How do I integrate the following:

$\int_0^\infty r e^{-ar} \sin{(Kr)} dr$

i tried writing $r e^{-ar} = -\frac{d}{da} e^{-ar}$ and using integration by parts but i couldn't get anywhere. any ideas?

2. May 4, 2010

### The Chaz

Re: Integration

Would i.b.p not work if you let dv = re^(-ar)dr? You would have to use another iteration of i.b.p.... I'll check it out when I've got some paper in front of me, but give that a try.

3. May 4, 2010

### latentcorpse

Re: Integration

but then we would have to use integration by parts to evaluate v from dv. So it would end up being a nested integration by parts within an integration by parts? that seems awfully complicated, no?

4. May 4, 2010

### Count Iblis

Re: Integration

You can use integration by part, but it is easier to write

sin(K r) = Im[exp(i k r)]

Then you have the integral of

r exp(-b r)

wih b = a - i k

and you need to take the imaginary part of the answer.

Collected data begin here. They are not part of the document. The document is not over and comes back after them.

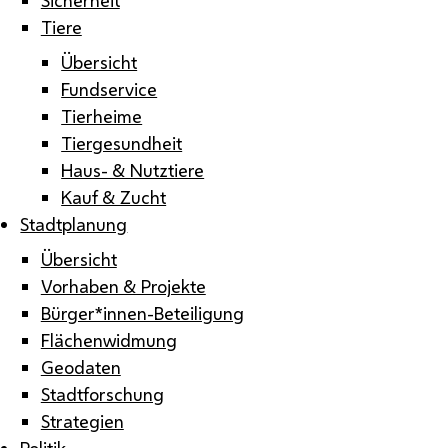
Tiere
Übersicht
Fundservice
Tierheime
Tiergesundheit
Haus- & Nutztiere
Kauf & Zucht
Stadtplanung
Übersicht
Vorhaben & Projekte
Bürger*innen-Beteiligung
Flächenwidmung
Geodaten
Stadtforschung
Strategien
Politik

And, as you already noted, you can compute the integral without the factor r in the integrand and differentiate w.r.t. b to bring a factor of r down.

5. May 5, 2010

### latentcorpse

Re: Integration

why do i only need to consider the imaginary part of the answer?

6. May 5, 2010

### Count Iblis

Re: Integration

Because that will yield the sin(kr) factor in the integrand. Note that you do that at the very end after you have differentiated w.r.t. the constant in the exponential to bring down the factor r.